If you specify no cores or threads for a given job, you should end up with 1 
task per node, and 1 cpu per task (see the sections for ntasks, 
ntasks-per-node, and cpus-per-task at [1] and [2]).

And yes, if you have one or more 10-core systems, and submit 8 1-core jobs, 
they’ll default to running on the same node, assuming everything was idle to 
start with.

Though I suppose you could tell Slurm that you have 8-core nodes instead of 
10-core nodes, why would you want to limit the number of jobs or tasks that run 
on a compute node?

Most (if not all) of us let jobs run on every available core in the system 
(which normally means each job reserves resources for a period of time, and 
doesn’t try to run outside those limits), while reserving a small amount of RAM 
for OS and other processes.

I’m not saying you can’t have a good reason for what you’re asking, but I 
suspect there’s a better solution than restricting how many jobs can run on a 
given node.

[1] https://slurm.schedmd.com/sbatch.html
[2] https://slurm.schedmd.com/srun.html

> On Jan 28, 2020, at 10:19 PM, zz <anand6...@gmail.com> wrote:
> 
> Hi Michael,
> 
> Thanks for quick response what if we submit multiple job with out specifying 
> core or thread in the same, all jobs will run parallely depends on the cpu 
> available in the node, when no resouce available the job will go to queue as 
> pending job. if i have 10 cpu in the system, if i submit 8 jobs (that each 
> job requore 1 cpu max ) simultanously all 8 will run in the single node.

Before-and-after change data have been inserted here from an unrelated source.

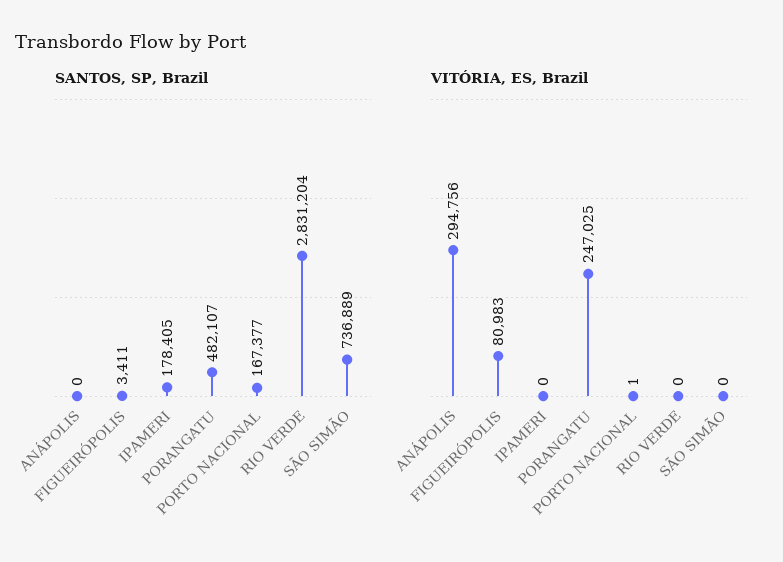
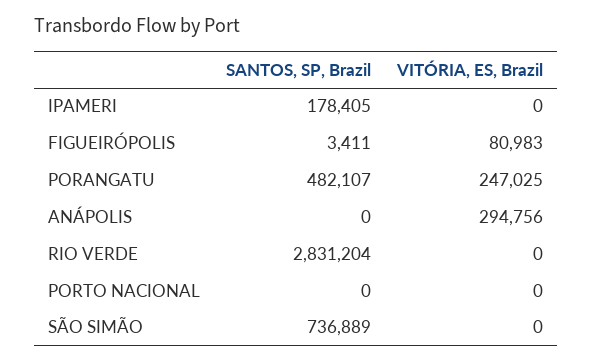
  {
    "SANTOS, SP, Brazil": {
      "ANÁPOLIS": 0,
      "FIGUEIRÓPOLIS": 3411,
      "IPAMERI": 178405,
      "PORANGATU": 482107,
-     "PORTO NACIONAL": 167377,
+     "PORTO NACIONAL": 0,
      "RIO VERDE": 2831204,
      "SÃO SIMÃO": 736889
    },
    "VITÓRIA, ES, Brazil": {
      "ANÁPOLIS": 294756,
      "FIGUEIRÓPOLIS": 80983,
      "IPAMERI": 0,
      "PORANGATU": 247025,
-     "PORTO NACIONAL": 1,
+     "PORTO NACIONAL": 0,
      "RIO VERDE": 0,
      "SÃO SIMÃO": 0
    }
  }

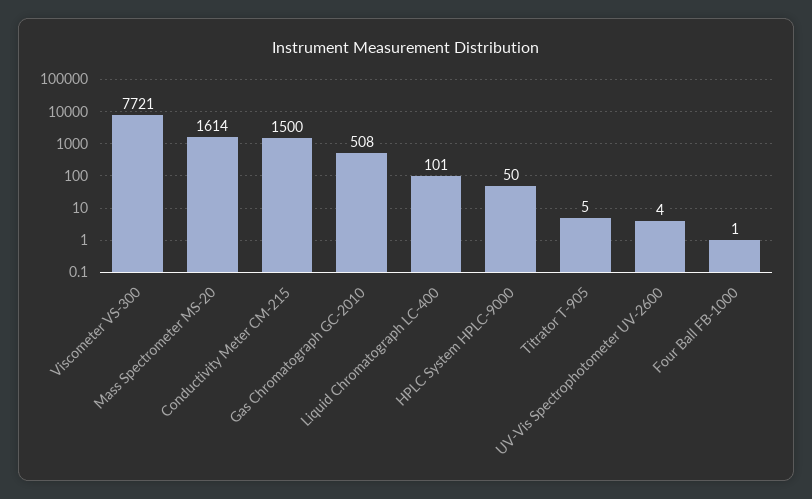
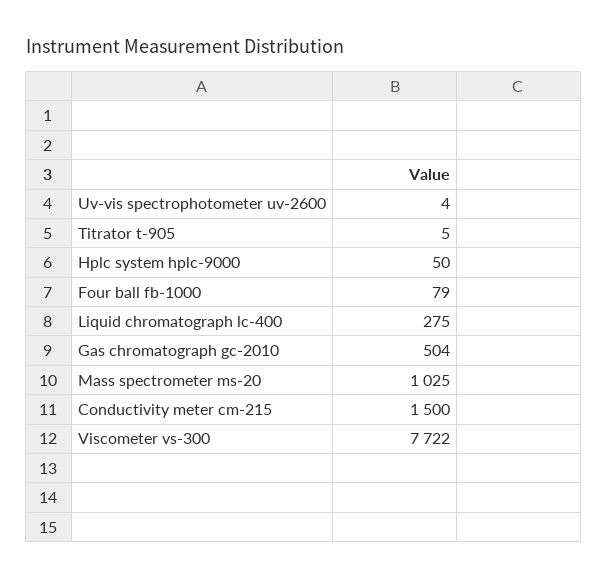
  {
-   "Viscometer VS-300": 7721,
+   "Viscometer VS-300": 7722,
-   "Mass Spectrometer MS-20": 1614,
+   "Mass Spectrometer MS-20": 1025,
    "Conductivity Meter CM-215": 1500,
-   "Gas Chromatograph GC-2010": 508,
+   "Gas Chromatograph GC-2010": 504,
-   "Liquid Chromatograph LC-400": 101,
+   "Liquid Chromatograph LC-400": 275,
    "HPLC System HPLC-9000": 50,
    "Titrator T-905": 5,
    "UV-Vis Spectrophotometer UV-2600": 4,
-   "Four Ball FB-1000": 1
+   "Four Ball FB-1000": 79
  }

Is 
> there any way to limit the number of such jobs per node? ie: even the resouce 
> availble can we say the node will only accept N jobs and kept all later jobs 
> in pending queue. (like maxjobs, but per node not on cluster level), only 
> cgroups is the solution  I suppose.
> 
> On Tue, Jan 28, 2020 at 7:42 PM Renfro, Michael <ren...@tntech.edu> wrote:
> For the first question: you should be able to define each node’s core count, 
> hyperthreading, or other details in slurm.conf. That would allow Slurm to 
> schedule (well-behaved) tasks to each node without anything getting 
> overloaded.
> 
> For the second question about jobs that aren’t well-behaved (a job requesting 
> 1 CPU, but starting multiple parallel threads, or multiple MPI processes), 
> you’ll also want to set up cgroups to constrain each job’s processes to its 
> share of the node (so a 1-core job starting N threads will end up with each 
> thread getting a 1/N share of a CPU).
> 
>> On Jan 28, 2020, at 6:12 AM, zz <anand6...@gmail.com> wrote:
>> 
>> Hi,
>> 
>> I am testing slurm for a small cluster, I just want to know that is there 
>> anyway I could set a max job limit per node, I have nodes with different 
>> specs running under same qos. Please ignore if it is a stupid question.
>> 
>> Also I would like to know what will happen when a process which is running 
>> on a dual core system which requires say 4 cores at  some step.